Психоаналитик живет своей работой - не только в возвышенном, но и в самом примитивном, натуральном смысле: как правило, только она дает ему и его семье средства к существованию. Это честно зарабатываемые деньги: человек учился, годы и годы затратил на подготовку; он реально помогает своим пациентам, возвращает им душевный покой, способность вести нормальную жизнь, иногда даже убирает препятствия, мешавшие им полноценно работать; а уж о затратах собственного труда и говорить не приходится - в сложных случаях на достижение результата уходят годы, и как бы ты ни был опытен, каждый сеанс оставляет такое ощущение, будто ты выложился до дна. И все же, оказывается, сколько бы ни доказывал себе психоаналитик, что он имеет право получить гонорар, и как бы ни было ему ясно, что по-другому он прожить не сумеет (из каких средств оплатит жилье, одежду, машину, без которой в большом городе не прожить, за счет чего даст образование детям, обеспечит себе отдых, да и то же лечение, если придет нужда?), - все равно его душу гложет червь: мысль, что, принимая эти деньги, он совершает нечто недостойное.

Врачи, в сфере компетенции которых находятся телесные недуги, не знают этой тяжкой раздвоенности, разве только в отдельных, необычных случаях.

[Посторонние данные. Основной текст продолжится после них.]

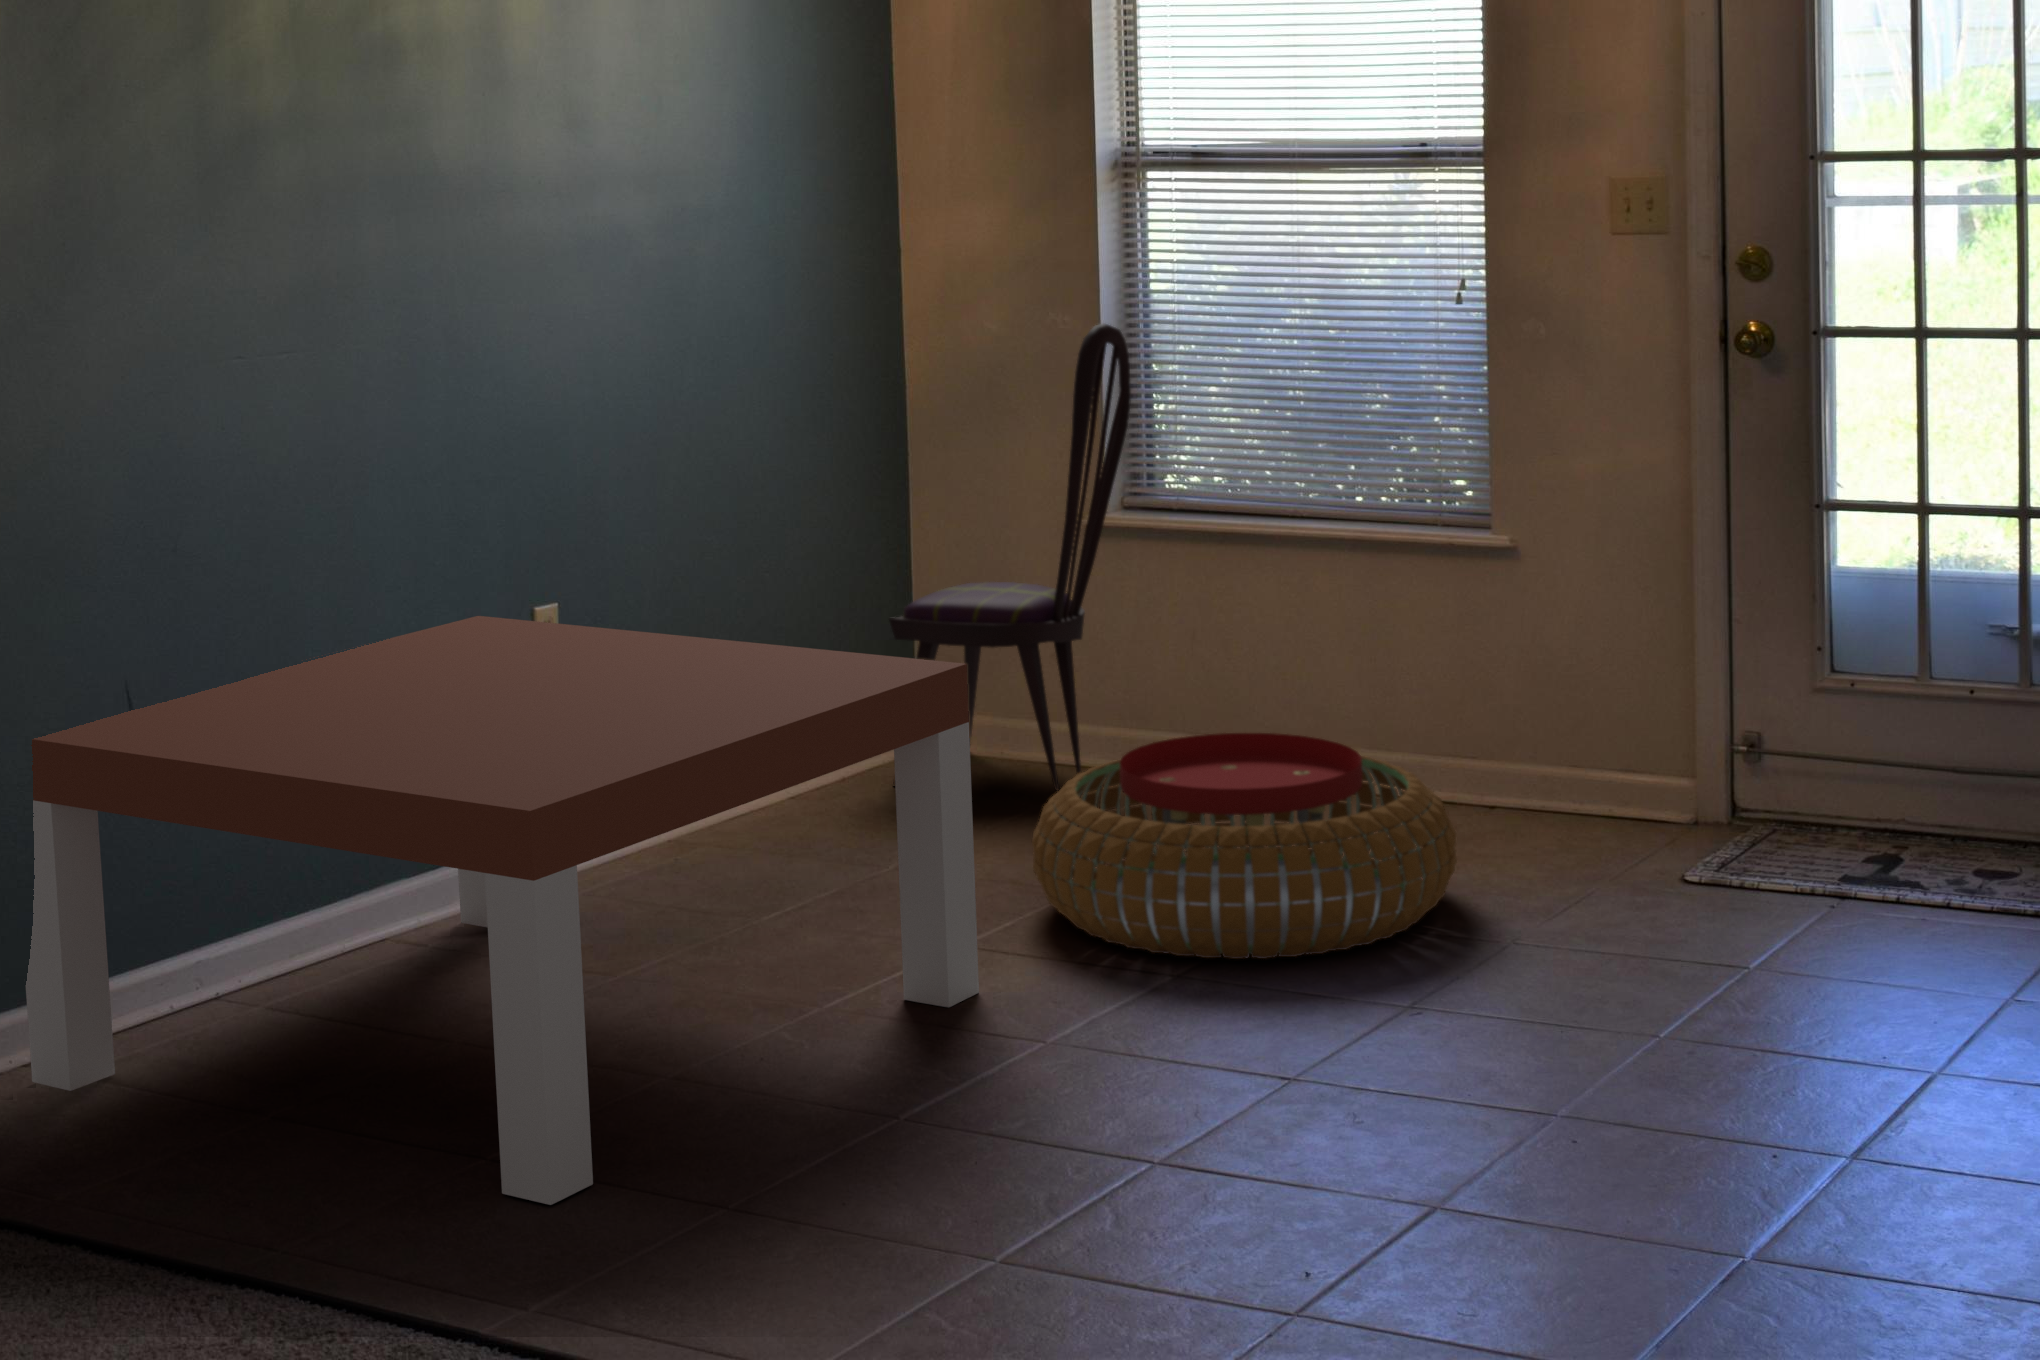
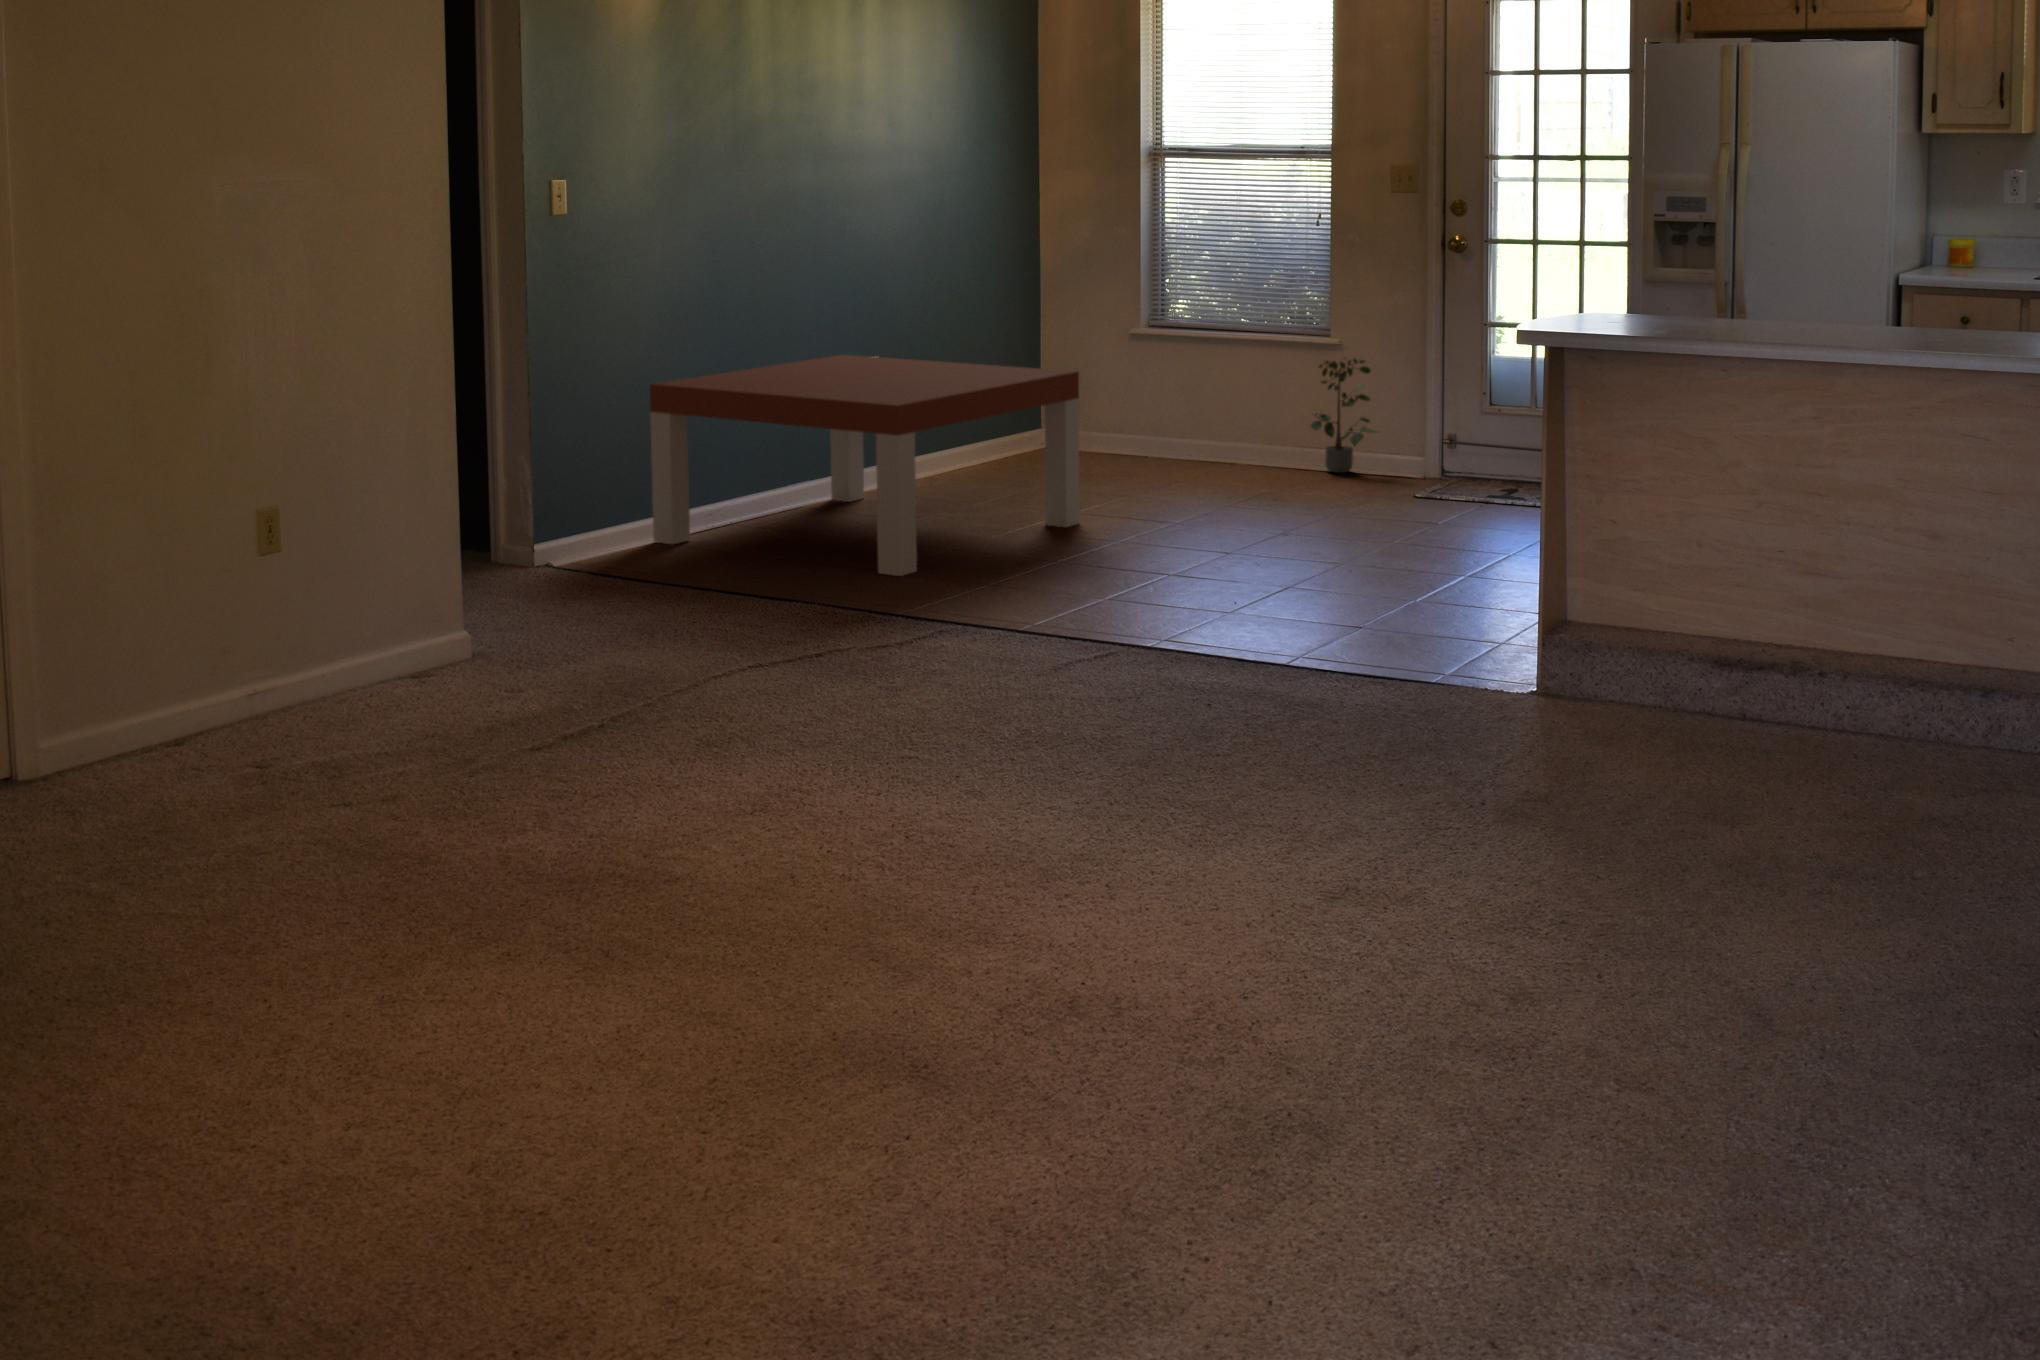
dining chair: present [889,324,1131,790] -> none [1032,232,1156,463]
potted plant: none [1458,569,1607,810] -> present [1311,359,1374,473]
pouf: present [1032,733,1457,959] -> none [1104,422,1303,515]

Представим (намеренно беру самый жесткий вариант), педиатр, давно наблюдающий ребенка, в один прекрасный день слышит от его матери, что у нее финансовые затруднения, и она просит разрешение нанести очередной визит - как бы в кредит. Первым побуждением, видимо, будет согласиться: долг врача, давние отношения с семьей, сострадание к нуждающемуся в помощи ребенку наверняка все перевесят, да и вообще, один эпизод вряд ли стоит серьезного обдумывания. Но что, если период "финансовых затруднений" в семье маленького пациента затянется? Если потом окажется, что среди накопившихся долгов то, что не уплачено врачу, стоит далеко не на первом месте? Или выяснится, что для помощи ребенку нужно привлечь других специалистов, сделать анализы, провести операцию? Когда между людьми возникают денежные отношения, то, какой бы простой, элементарной ни выглядела ситуация поначалу, никогда нельзя с уверенностью сказать, что такой она будет оставаться всегда.

И все же ни одна из медицинских специализаций не может сравниться с психоанализом по нерасторжимости профессионального и этического начала. Даже психиатрия! И потому ни в какой другой области влияние денежных расчетов, денежных интересов не несет в себе такой потенциальной опасности для самого существа профессиональной работы.

Кстати, не только деньги ставят психоаналитика в исключительное положение среди всех врачевателей. Мне, например, не раз случалось узнавать о романтических историях, завязывавшихся между докторами и их пациентами другого пола, а уж в литературе, в кинематографе это просто один из распространенных сентиментальных сюжетов. Нередко (и в искусстве, и в жизни) развязкой становится свадьба - и никто ничего плохого в этом не видит, наоборот, чувствам, вспыхнувшим в трудную минуту, мы склонны приписывать особую силу и прочность.

А вот между психоаналитиком и его пациентом подобное исключено. Друг для друга они должны быть существами бесполыми. Не только проявлять какую бы то ни было сексуальную инициативу, но даже думать на эту тему психоаналитик не имеет права, и этот запрет имеет категоричность и непререкаемость табу. Как сможет он работать со сложнейшими душевными движениями доверившегося ему человека, движениями, которые сами по большей части имеют сексуальную подоплеку, если своими поступками или хотя бы помышлением сам включит себя в состав персонажей этой драмы?